• PROBLEM:
Your answer is the lines below, exactly, from the one that contains "right knee: (497, 1564)" through the one that contains "left hip: (461, 1507)", both included.

• Keypoint coordinate data:
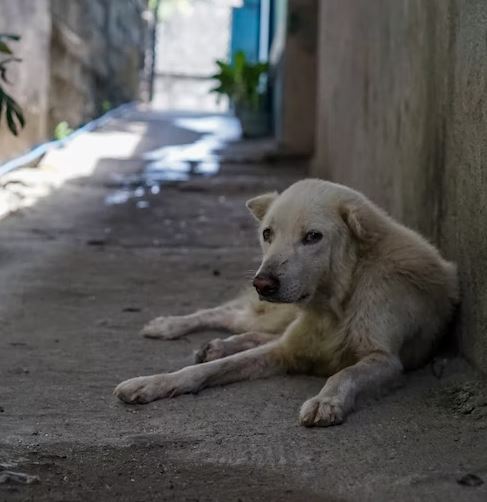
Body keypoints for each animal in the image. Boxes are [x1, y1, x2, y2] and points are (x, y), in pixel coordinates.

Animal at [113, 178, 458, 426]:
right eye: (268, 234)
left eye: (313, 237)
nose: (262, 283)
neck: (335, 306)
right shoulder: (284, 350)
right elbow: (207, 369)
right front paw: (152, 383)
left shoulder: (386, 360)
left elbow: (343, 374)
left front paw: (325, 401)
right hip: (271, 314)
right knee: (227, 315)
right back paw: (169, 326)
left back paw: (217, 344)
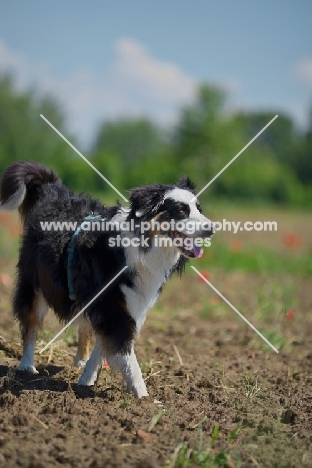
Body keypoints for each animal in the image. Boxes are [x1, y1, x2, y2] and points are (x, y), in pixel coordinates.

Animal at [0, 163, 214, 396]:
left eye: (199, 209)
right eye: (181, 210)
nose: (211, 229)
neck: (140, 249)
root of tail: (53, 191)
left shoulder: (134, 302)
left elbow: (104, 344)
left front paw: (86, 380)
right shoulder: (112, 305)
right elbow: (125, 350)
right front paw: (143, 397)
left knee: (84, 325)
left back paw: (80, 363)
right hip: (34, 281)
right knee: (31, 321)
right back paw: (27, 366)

* * *

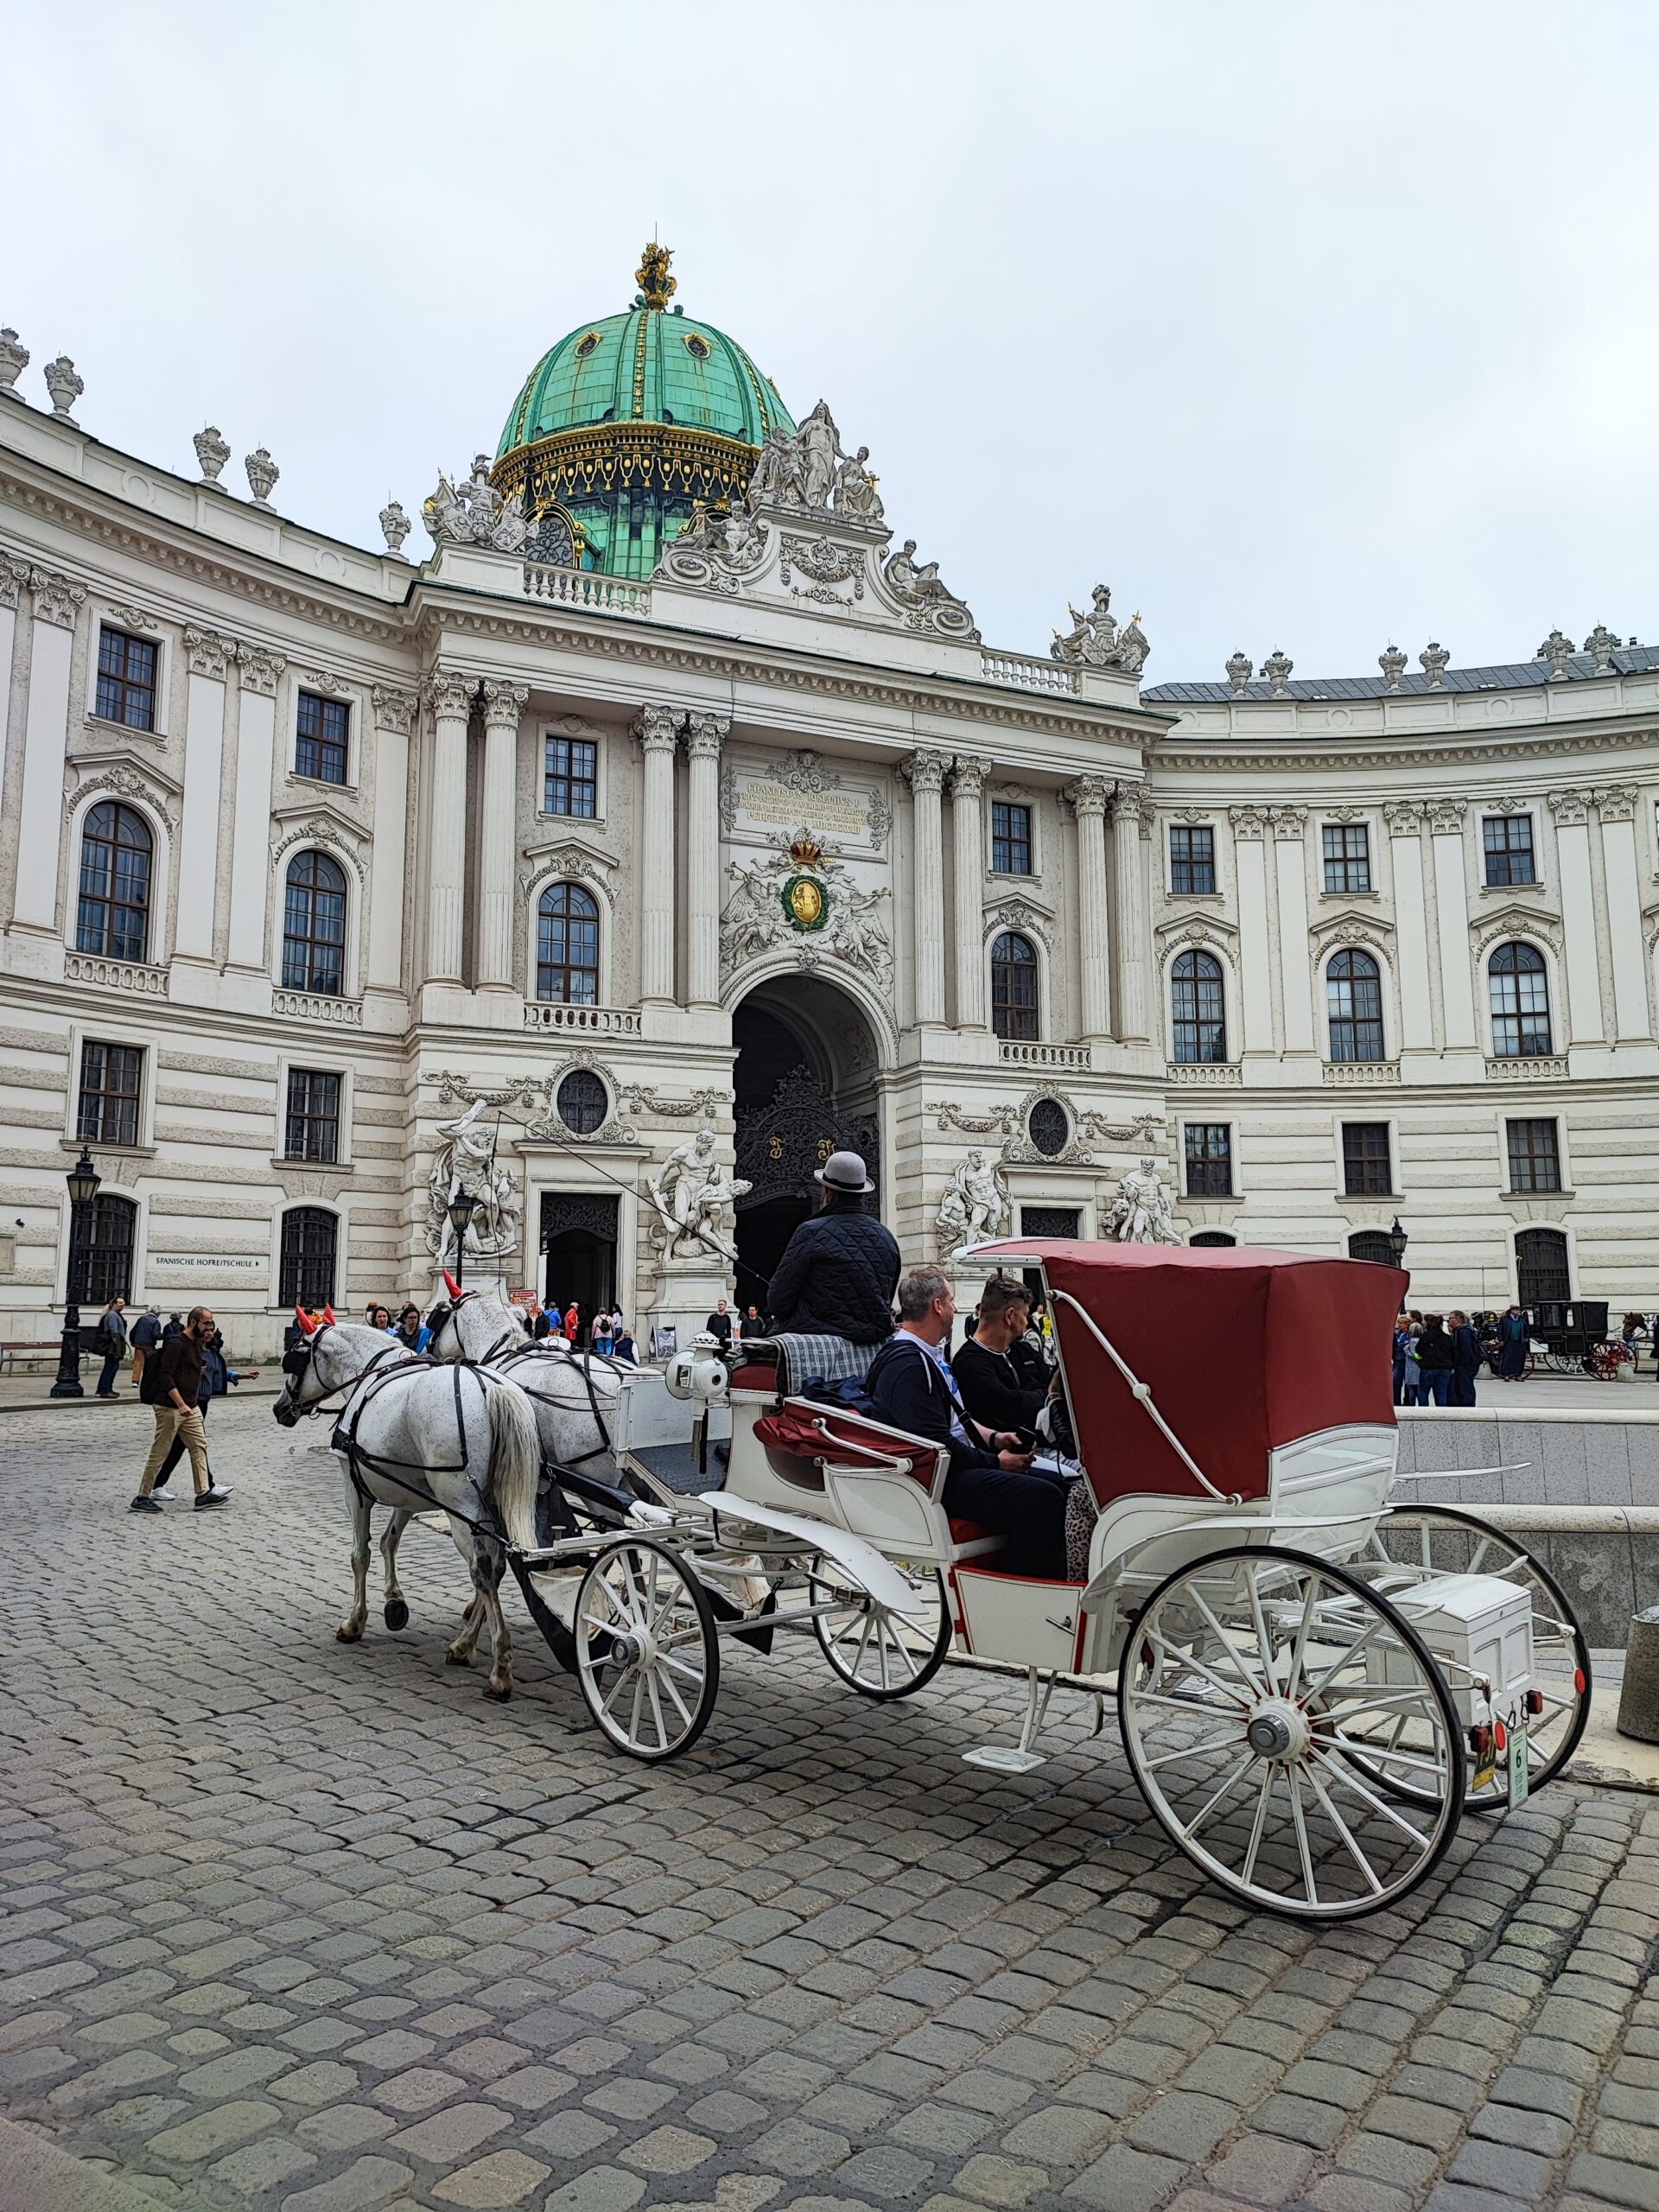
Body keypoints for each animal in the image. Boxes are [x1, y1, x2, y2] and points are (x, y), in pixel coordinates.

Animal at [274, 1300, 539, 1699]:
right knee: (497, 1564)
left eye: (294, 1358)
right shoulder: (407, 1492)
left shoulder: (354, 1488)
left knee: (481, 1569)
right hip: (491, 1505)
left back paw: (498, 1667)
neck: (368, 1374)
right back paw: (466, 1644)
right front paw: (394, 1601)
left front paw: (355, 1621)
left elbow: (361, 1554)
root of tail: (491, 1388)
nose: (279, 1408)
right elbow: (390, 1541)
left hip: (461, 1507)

• EXPECTED ANSWER:
right knee: (497, 1564)
left eye: (294, 1358)
right shoulder: (407, 1492)
left shoulder: (354, 1488)
left knee: (481, 1569)
right hip: (491, 1505)
left back paw: (498, 1667)
neck: (368, 1374)
right back paw: (466, 1644)
right front paw: (394, 1601)
left front paw: (355, 1621)
left elbow: (361, 1554)
root of tail: (491, 1388)
nose: (279, 1408)
right elbow: (390, 1541)
left hip: (461, 1507)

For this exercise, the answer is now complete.